Le bibliothécaire

ELIZAROV Mikhaïl

Dans la Russie du XXIe subsistent de rares exemplaires des insipides romans de Gromov, un obscur écrivain soviétique ; ils possèdent le pouvoir étrange d’emporter les lecteurs dans une euphorie mystique. Agglutinés en chapelles rivales dirigées chacune par un « bibliothécaire », les fanatiques de Gromov recherchent et se disputent à mort les quelques titres restants. Aliocha, un étudiant raté, venu au fin fond de la Russie pour s’occuper de l’héritage de son oncle, un ex-alcoolique « bibliothécaire », se laisse entraîner dans ces combats à l’arme blanche, barbares, sanglants, incessants.

 

Que ce roman de quatre cents pages ait été couronné par le Russian Booker Prize est un mystère.

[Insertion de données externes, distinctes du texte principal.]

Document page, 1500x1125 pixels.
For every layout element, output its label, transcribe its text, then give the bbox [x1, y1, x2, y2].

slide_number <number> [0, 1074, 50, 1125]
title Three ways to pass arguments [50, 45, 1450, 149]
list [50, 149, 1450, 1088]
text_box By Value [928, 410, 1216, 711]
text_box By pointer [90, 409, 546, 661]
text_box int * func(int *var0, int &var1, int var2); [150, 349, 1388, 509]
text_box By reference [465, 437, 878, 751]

Tous les personnages sont des ratés, des parvenus, des tarés divers, tous ont une capacité certaine à humilier, violer, torturer, tuer, avilir. Les relations entre eux sont de mécaniques rapports de force et de servilité, le héros narrateur n’est, comme les autres, qu’une marionnette, l’histoire n’évolue pas, répétant à satiété les mêmes scènes. Dans cet univers, pensée, réflexion autonome, sentiments, amour n’existent pas. S’il s’agit d’une allégorie particulièrement noire et désespérée de la Russie post-soviétique, sa lecture est d’un ennui pesant que rien ne vient rompre.